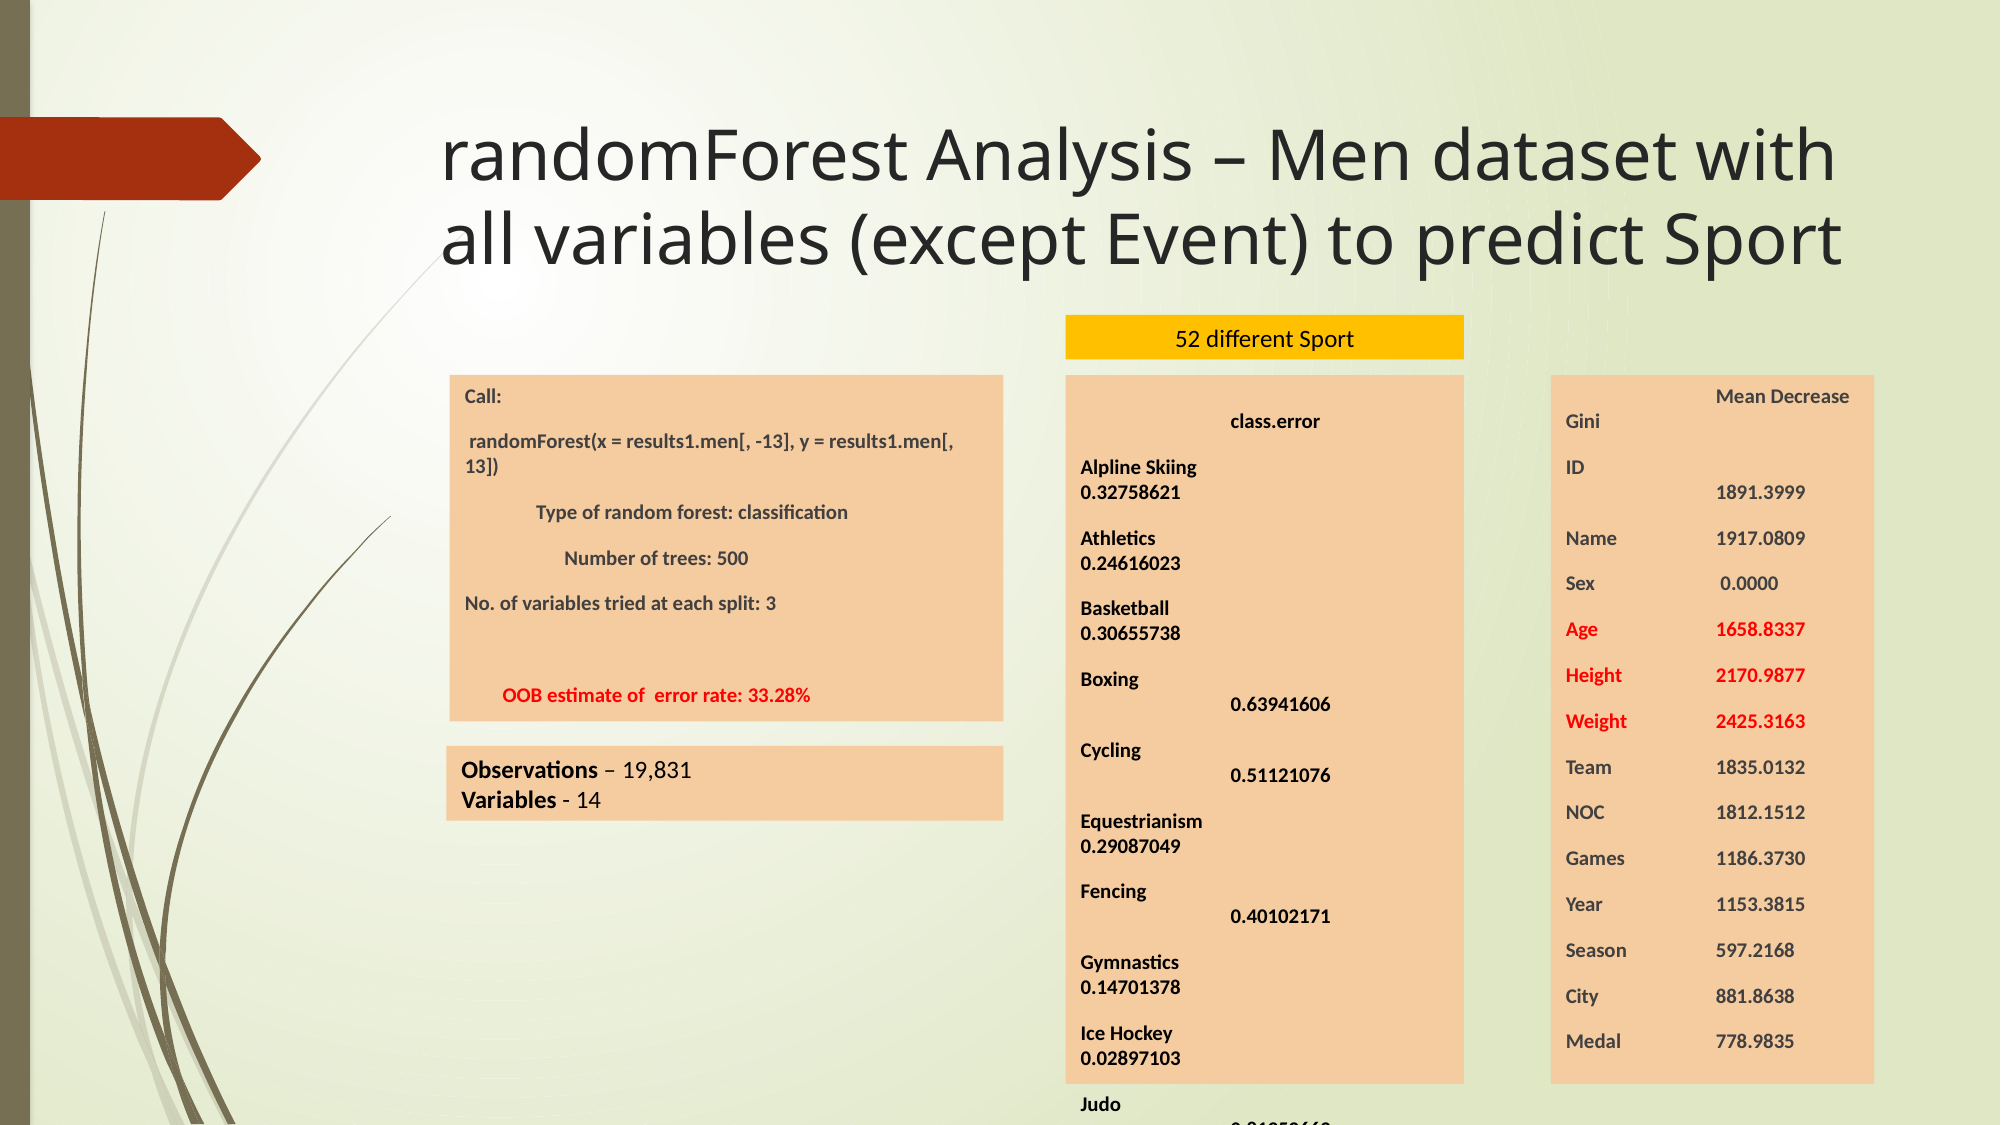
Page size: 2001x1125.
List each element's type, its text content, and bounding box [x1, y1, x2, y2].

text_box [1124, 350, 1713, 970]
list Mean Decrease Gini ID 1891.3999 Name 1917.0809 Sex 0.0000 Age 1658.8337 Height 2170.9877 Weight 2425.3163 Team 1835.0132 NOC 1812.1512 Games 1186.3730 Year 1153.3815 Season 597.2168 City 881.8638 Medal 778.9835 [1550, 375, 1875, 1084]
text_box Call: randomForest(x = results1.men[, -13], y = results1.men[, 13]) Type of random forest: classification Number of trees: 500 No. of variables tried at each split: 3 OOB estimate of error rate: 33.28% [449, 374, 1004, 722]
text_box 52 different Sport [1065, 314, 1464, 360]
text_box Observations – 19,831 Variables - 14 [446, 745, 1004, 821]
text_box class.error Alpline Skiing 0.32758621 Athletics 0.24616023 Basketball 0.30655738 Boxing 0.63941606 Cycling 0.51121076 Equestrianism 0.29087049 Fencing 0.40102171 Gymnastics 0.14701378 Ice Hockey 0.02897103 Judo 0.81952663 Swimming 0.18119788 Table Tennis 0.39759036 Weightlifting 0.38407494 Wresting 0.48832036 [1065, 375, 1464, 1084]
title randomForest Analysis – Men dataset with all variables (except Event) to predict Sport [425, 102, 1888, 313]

:::

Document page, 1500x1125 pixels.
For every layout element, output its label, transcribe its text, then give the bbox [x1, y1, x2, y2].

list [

:::

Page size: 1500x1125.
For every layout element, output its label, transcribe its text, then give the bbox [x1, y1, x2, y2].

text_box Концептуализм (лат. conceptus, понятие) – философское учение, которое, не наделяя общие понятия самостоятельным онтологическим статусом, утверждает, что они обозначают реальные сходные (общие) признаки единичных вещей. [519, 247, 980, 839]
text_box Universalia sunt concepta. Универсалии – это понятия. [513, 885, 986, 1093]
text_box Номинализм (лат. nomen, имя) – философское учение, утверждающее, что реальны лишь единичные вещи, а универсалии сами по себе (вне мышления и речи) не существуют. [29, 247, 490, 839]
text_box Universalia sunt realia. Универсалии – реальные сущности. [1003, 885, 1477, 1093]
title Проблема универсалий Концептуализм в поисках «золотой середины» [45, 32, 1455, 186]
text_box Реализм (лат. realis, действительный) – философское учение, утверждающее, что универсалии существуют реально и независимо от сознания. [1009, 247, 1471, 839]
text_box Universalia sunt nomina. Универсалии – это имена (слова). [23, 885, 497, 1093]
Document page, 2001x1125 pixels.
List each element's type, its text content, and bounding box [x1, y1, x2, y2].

:::

The task:
Across all the records above, how many lines hold the word "pixels"? Answer with only that number.

Exercise solution:
2